- Exercise -
Each line of the material must be reproduced exactly; pictures stay out.

- Data excerpts -
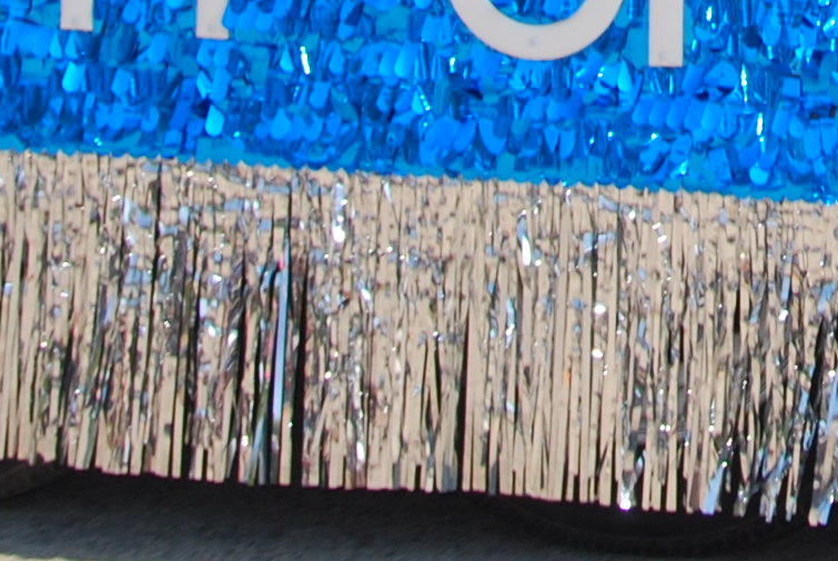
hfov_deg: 10.0
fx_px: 4660
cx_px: 1200
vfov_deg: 6.5
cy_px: -828
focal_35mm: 200
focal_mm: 26
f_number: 6.3
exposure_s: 1/200
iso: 100
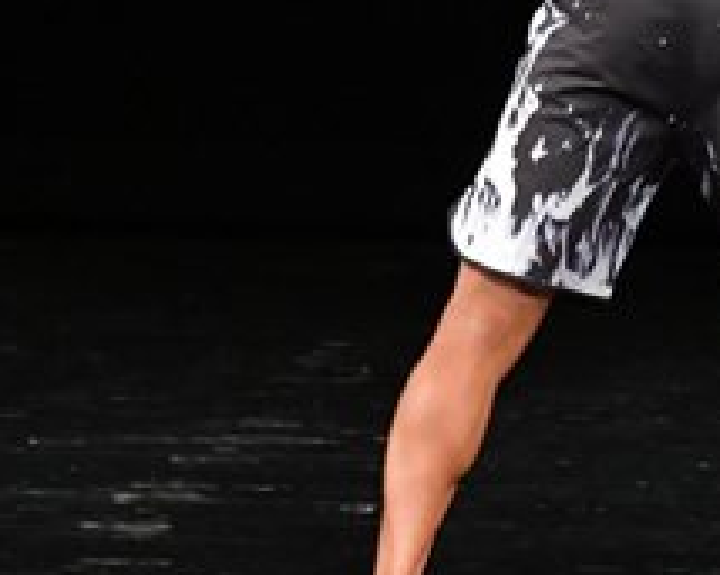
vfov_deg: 1.6
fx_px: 20639
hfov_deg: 2.0
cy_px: -24
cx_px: 675
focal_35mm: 969
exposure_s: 1/400
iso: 3200
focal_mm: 190
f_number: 5.6
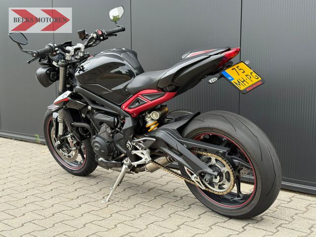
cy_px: 118
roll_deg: +0.4
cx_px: 158
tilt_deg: -6.6
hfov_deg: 39.7
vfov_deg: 30.3
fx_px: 438
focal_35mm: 48
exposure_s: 1/319
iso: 80
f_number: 1.78
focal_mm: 6.76
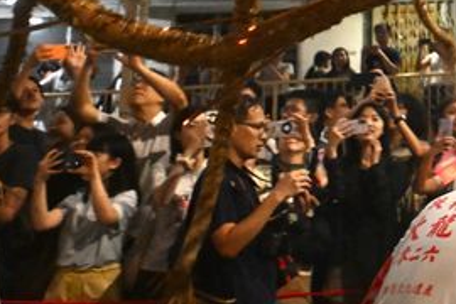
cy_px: -161
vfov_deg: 14.0
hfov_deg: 18.7
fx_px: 1153
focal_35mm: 91
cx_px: 750
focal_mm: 24
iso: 4500
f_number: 2.8
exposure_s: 1/200
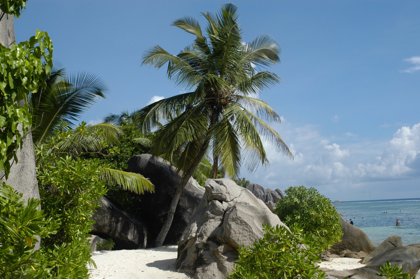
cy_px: 140
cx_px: 210
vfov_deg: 30.8
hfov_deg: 45.0
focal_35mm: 44
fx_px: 507
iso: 200
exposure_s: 1/320
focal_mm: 29
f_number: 9
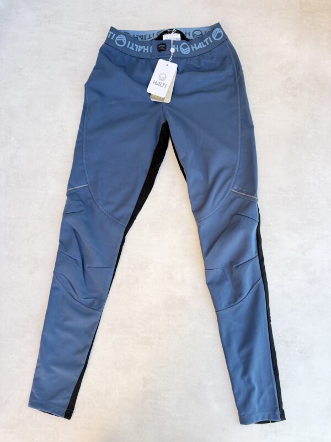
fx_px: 306
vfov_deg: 71.6
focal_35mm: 24
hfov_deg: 56.8
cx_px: 166
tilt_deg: -83.5
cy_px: 221
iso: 160
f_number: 1.78
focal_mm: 6.76
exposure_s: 1/208
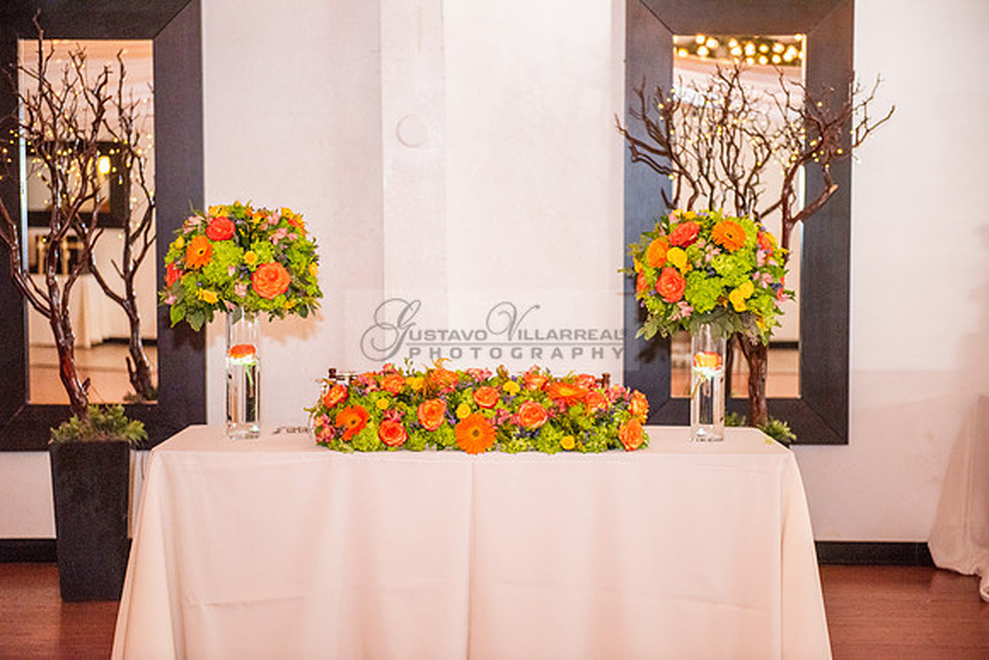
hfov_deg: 28.8
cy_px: 330
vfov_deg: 19.5
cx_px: 494
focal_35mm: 70
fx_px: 1923
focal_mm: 70
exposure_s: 1/200
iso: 2000
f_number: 2.8
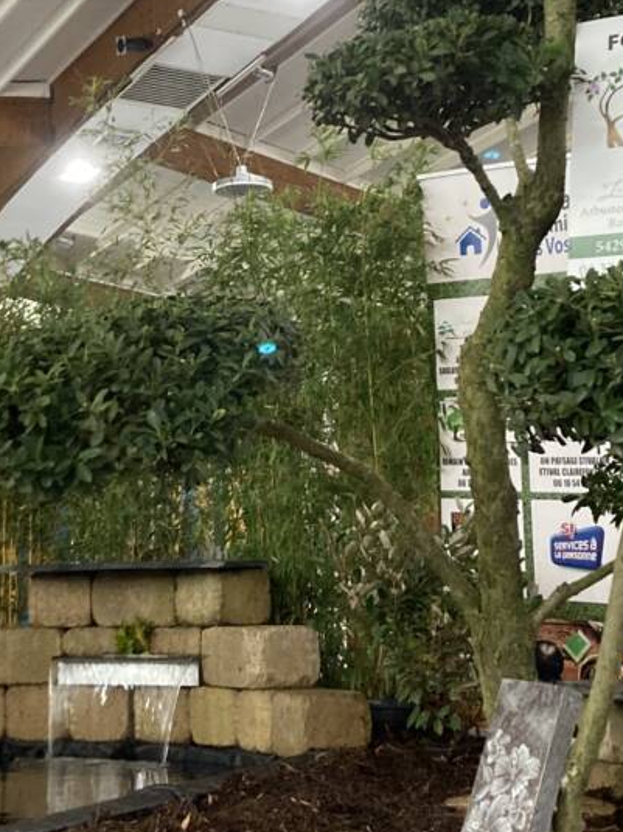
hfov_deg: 21.6
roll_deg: +0.7
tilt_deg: +14.6
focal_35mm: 68
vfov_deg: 28.0
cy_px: 174
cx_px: 254
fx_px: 1632
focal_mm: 3.99
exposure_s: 1/50
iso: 320
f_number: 1.8
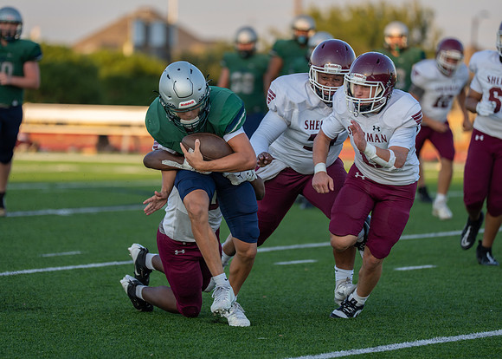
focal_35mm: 259
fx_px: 3685
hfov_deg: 7.8
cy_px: 166
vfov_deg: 5.6
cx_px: 249
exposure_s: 1/1250
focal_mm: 200
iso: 320
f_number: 2.8
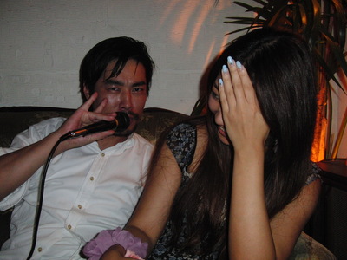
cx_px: 174
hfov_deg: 50.1
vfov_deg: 38.7
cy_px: 130
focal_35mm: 37
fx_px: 371
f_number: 3.6
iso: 400
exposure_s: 1/15
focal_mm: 6.42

- Task answer -
hfov_deg: 10.0
fx_px: 4660
cx_px: 1200
vfov_deg: 6.5
cy_px: -828
focal_35mm: 200
focal_mm: 26
f_number: 6.3
exposure_s: 1/200
iso: 100
vfov_deg: 1.6
fx_px: 20639
hfov_deg: 2.0
cy_px: -24
cx_px: 675
focal_35mm: 969
exposure_s: 1/400
iso: 3200
focal_mm: 190
f_number: 5.6
cy_px: 118
roll_deg: +0.4
cx_px: 158
tilt_deg: -6.6
hfov_deg: 39.7
vfov_deg: 30.3
fx_px: 438
focal_35mm: 48
exposure_s: 1/319
iso: 80
f_number: 1.78
focal_mm: 6.76
cy_px: -161
vfov_deg: 14.0
hfov_deg: 18.7
fx_px: 1153
focal_35mm: 91
cx_px: 750
focal_mm: 24
iso: 4500
f_number: 2.8
exposure_s: 1/200
cy_px: 140
cx_px: 210
vfov_deg: 30.8
hfov_deg: 45.0
focal_35mm: 44
fx_px: 507
iso: 200
exposure_s: 1/320
focal_mm: 29
f_number: 9
fx_px: 306
vfov_deg: 71.6
focal_35mm: 24
hfov_deg: 56.8
cx_px: 166
tilt_deg: -83.5
cy_px: 221
iso: 160
f_number: 1.78
focal_mm: 6.76
exposure_s: 1/208
hfov_deg: 28.8
cy_px: 330
vfov_deg: 19.5
cx_px: 494
focal_35mm: 70
fx_px: 1923
focal_mm: 70
exposure_s: 1/200
iso: 2000
f_number: 2.8
hfov_deg: 21.6
roll_deg: +0.7
tilt_deg: +14.6
focal_35mm: 68
vfov_deg: 28.0
cy_px: 174
cx_px: 254
fx_px: 1632
focal_mm: 3.99
exposure_s: 1/50
iso: 320
f_number: 1.8
focal_35mm: 259
fx_px: 3685
hfov_deg: 7.8
cy_px: 166
vfov_deg: 5.6
cx_px: 249
exposure_s: 1/1250
focal_mm: 200
iso: 320
f_number: 2.8
cx_px: 174
hfov_deg: 50.1
vfov_deg: 38.7
cy_px: 130
focal_35mm: 37
fx_px: 371
f_number: 3.6
iso: 400
exposure_s: 1/15
focal_mm: 6.42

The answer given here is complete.